> _EXERCISE_: Report back each line of the records that contains the string "Rendered".

> _TASK DATA_:
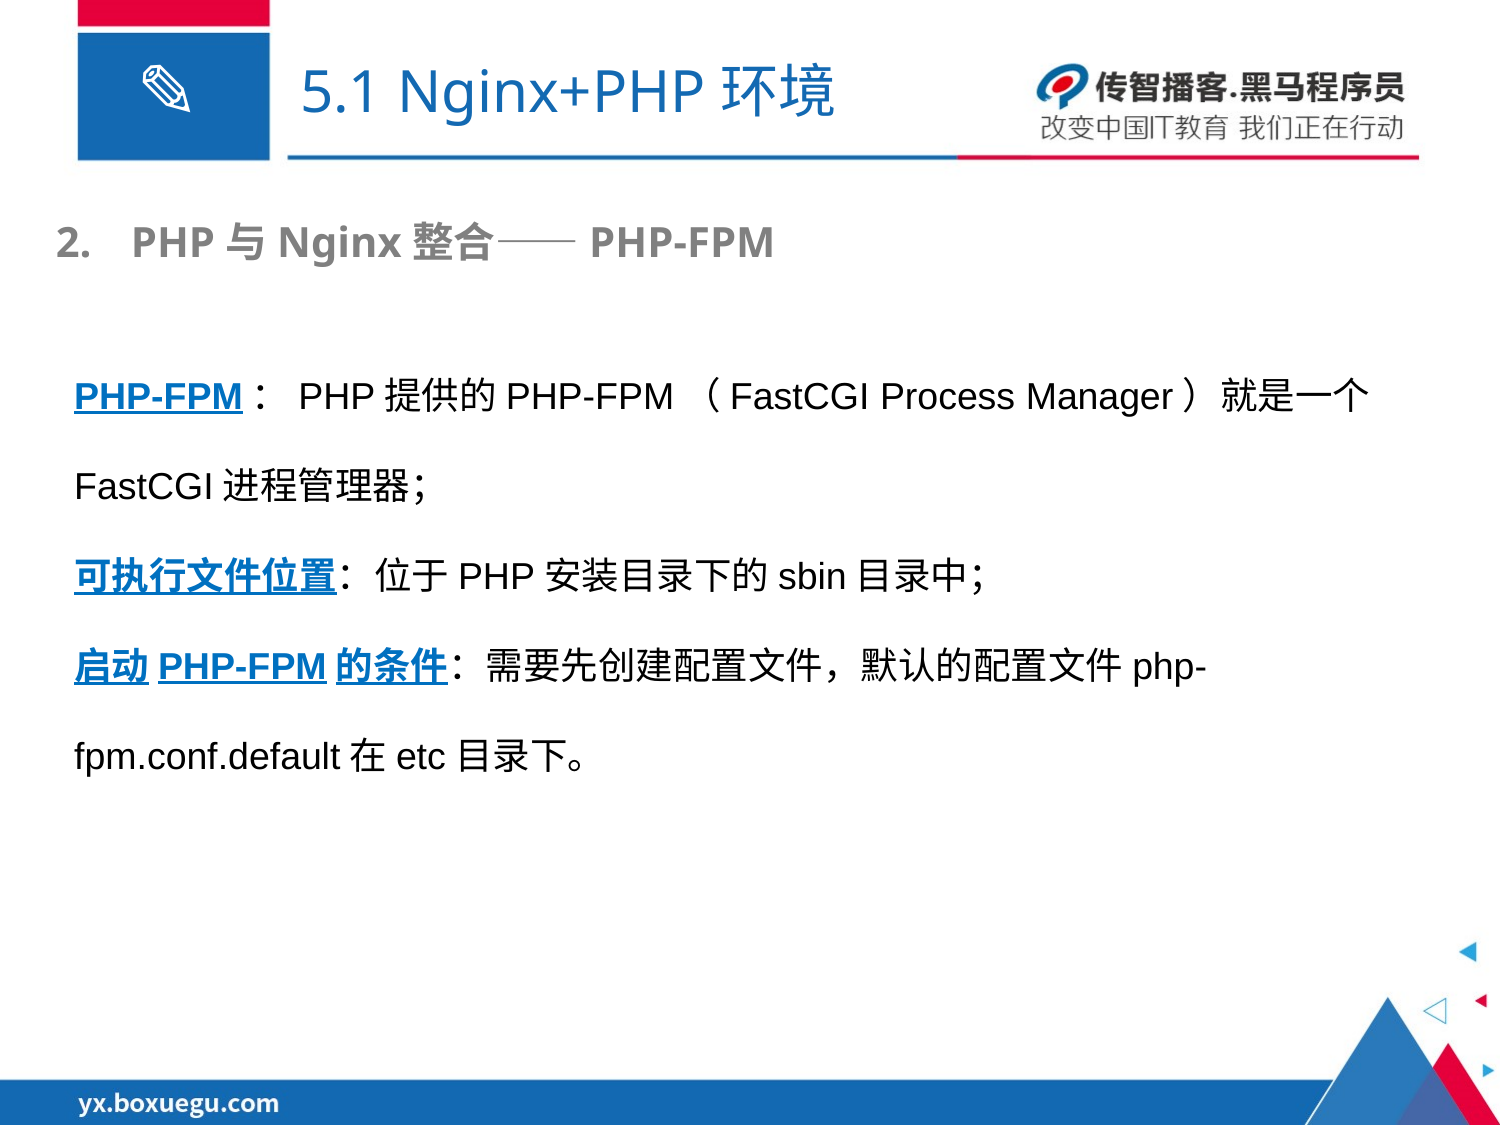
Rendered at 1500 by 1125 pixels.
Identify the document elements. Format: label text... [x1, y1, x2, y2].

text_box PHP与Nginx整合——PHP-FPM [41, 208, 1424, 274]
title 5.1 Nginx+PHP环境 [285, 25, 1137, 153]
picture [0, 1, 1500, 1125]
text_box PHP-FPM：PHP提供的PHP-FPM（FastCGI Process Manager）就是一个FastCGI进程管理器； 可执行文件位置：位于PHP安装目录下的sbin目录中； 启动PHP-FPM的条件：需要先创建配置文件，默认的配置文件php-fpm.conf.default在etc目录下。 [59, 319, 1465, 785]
...
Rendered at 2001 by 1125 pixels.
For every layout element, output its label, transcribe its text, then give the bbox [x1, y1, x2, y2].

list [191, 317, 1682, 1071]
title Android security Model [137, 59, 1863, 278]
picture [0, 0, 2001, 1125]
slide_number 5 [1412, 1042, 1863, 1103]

> _SOLUTION BELOW_:
Rendered at 1500 by 1125 pixels.
Rendered at 2001 by 1125 pixels.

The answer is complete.